_INSTRUCTIONS TO FOLLOW_. Return verbatim every line from the first line of the data below to the line that contains "Ciganinha, Memora peregrina", inclusive, and no further.

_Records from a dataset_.
______

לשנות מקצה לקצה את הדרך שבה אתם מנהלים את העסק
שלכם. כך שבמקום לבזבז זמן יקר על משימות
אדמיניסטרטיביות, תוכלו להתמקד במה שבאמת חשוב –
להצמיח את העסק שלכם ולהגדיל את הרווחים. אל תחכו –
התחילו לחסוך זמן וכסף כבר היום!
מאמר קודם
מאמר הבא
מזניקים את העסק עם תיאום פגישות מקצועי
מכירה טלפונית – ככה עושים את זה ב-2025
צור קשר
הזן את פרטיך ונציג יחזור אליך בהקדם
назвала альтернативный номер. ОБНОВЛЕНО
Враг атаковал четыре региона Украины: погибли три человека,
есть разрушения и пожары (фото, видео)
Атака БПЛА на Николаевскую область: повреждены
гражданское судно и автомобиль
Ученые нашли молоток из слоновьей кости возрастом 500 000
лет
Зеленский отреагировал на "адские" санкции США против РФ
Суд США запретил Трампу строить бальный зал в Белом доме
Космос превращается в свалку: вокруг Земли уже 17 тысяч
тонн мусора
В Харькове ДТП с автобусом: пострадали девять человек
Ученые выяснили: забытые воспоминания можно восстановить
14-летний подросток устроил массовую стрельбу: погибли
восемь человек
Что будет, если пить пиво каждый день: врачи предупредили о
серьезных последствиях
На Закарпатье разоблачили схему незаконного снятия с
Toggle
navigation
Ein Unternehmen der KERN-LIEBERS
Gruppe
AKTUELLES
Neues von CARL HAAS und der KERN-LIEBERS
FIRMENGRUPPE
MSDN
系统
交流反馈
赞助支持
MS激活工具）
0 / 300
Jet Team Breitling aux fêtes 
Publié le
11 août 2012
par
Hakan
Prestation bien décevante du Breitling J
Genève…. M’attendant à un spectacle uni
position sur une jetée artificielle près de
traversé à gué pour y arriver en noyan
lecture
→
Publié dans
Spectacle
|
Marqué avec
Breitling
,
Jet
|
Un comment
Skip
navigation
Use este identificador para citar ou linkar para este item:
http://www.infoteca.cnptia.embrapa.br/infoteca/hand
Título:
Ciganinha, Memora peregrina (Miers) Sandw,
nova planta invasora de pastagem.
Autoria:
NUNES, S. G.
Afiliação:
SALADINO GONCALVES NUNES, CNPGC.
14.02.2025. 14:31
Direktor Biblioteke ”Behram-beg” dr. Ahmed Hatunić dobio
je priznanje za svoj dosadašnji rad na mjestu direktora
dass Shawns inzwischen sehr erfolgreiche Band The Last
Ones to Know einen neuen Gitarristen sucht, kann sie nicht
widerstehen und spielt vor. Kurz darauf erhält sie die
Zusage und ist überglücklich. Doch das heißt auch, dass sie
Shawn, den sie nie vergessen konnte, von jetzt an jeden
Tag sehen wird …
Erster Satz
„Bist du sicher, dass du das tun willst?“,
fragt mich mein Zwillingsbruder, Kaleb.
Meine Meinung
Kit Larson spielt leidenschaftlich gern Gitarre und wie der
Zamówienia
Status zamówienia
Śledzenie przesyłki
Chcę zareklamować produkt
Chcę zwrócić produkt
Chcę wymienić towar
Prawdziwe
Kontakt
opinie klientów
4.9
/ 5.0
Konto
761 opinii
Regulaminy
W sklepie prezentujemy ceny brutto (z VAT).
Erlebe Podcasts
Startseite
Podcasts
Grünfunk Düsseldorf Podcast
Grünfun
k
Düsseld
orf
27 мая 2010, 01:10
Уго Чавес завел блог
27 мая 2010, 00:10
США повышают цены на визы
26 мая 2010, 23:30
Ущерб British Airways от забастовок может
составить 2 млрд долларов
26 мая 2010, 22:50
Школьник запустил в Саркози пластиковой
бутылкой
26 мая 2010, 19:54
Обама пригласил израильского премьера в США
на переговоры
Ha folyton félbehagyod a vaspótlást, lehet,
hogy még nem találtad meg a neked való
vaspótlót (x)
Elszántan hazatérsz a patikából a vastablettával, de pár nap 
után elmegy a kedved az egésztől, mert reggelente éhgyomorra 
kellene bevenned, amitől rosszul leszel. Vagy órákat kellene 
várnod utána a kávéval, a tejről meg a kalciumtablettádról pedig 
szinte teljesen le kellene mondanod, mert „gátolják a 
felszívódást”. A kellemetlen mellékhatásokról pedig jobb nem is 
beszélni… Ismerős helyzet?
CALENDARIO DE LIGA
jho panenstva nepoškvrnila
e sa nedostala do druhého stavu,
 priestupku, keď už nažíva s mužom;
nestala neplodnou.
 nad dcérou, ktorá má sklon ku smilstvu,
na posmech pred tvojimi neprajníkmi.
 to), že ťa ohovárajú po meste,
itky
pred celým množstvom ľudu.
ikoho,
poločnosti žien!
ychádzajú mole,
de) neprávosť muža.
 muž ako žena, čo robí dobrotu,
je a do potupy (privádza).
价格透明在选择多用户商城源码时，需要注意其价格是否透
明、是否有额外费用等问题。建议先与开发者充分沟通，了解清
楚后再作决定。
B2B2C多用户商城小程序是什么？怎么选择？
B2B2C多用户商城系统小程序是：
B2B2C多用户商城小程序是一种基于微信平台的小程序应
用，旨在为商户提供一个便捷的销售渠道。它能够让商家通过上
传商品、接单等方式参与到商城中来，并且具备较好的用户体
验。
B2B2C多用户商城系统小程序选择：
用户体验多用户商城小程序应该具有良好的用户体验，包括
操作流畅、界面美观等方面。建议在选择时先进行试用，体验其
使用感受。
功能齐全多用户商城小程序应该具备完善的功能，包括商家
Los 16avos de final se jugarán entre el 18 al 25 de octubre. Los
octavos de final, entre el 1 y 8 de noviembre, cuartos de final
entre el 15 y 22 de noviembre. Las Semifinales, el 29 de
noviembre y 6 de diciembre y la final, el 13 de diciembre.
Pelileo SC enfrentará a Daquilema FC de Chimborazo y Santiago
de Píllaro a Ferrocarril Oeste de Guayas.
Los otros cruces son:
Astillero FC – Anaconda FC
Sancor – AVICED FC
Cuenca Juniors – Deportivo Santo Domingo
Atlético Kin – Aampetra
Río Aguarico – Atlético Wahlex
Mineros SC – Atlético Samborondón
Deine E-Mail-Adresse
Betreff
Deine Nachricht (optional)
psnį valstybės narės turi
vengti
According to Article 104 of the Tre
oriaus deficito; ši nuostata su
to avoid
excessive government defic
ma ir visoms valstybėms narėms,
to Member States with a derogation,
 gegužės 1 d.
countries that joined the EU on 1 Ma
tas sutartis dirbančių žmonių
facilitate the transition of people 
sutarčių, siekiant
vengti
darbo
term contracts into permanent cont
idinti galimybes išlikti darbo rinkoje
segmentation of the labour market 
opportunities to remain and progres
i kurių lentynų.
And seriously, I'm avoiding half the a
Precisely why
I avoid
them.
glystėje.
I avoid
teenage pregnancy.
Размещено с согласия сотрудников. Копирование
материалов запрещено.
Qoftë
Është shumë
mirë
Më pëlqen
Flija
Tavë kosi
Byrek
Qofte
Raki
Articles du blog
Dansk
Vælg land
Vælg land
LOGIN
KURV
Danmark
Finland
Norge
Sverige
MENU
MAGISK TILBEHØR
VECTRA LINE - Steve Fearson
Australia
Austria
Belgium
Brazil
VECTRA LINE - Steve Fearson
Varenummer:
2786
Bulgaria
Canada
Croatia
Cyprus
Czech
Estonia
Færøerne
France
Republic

______

_EXERCISE SOLUTION_.
לשנות מקצה לקצה את הדרך שבה אתם מנהלים את העסק
שלכם. כך שבמקום לבזבז זמן יקר על משימות
אדמיניסטרטיביות, תוכלו להתמקד במה שבאמת חשוב –
להצמיח את העסק שלכם ולהגדיל את הרווחים. אל תחכו –
התחילו לחסוך זמן וכסף כבר היום!
מאמר קודם
מאמר הבא
מזניקים את העסק עם תיאום פגישות מקצועי
מכירה טלפונית – ככה עושים את זה ב-2025
צור קשר
הזן את פרטיך ונציג יחזור אליך בהקדם
назвала альтернативный номер. ОБНОВЛЕНО
Враг атаковал четыре региона Украины: погибли три человека,
есть разрушения и пожары (фото, видео)
Атака БПЛА на Николаевскую область: повреждены
гражданское судно и автомобиль
Ученые нашли молоток из слоновьей кости возрастом 500 000
лет
Зеленский отреагировал на "адские" санкции США против РФ
Суд США запретил Трампу строить бальный зал в Белом доме
Космос превращается в свалку: вокруг Земли уже 17 тысяч
тонн мусора
В Харькове ДТП с автобусом: пострадали девять человек
Ученые выяснили: забытые воспоминания можно восстановить
14-летний подросток устроил массовую стрельбу: погибли
восемь человек
Что будет, если пить пиво каждый день: врачи предупредили о
серьезных последствиях
На Закарпатье разоблачили схему незаконного снятия с
Toggle
navigation
Ein Unternehmen der KERN-LIEBERS
Gruppe
AKTUELLES
Neues von CARL HAAS und der KERN-LIEBERS
FIRMENGRUPPE
MSDN
系统
交流反馈
赞助支持
MS激活工具）
0 / 300
Jet Team Breitling aux fêtes 
Publié le
11 août 2012
par
Hakan
Prestation bien décevante du Breitling J
Genève…. M’attendant à un spectacle uni
position sur une jetée artificielle près de
traversé à gué pour y arriver en noyan
lecture
→
Publié dans
Spectacle
|
Marqué avec
Breitling
,
Jet
|
Un comment
Skip
navigation
Use este identificador para citar ou linkar para este item:
http://www.infoteca.cnptia.embrapa.br/infoteca/hand
Título:
Ciganinha, Memora peregrina (Miers) Sandw,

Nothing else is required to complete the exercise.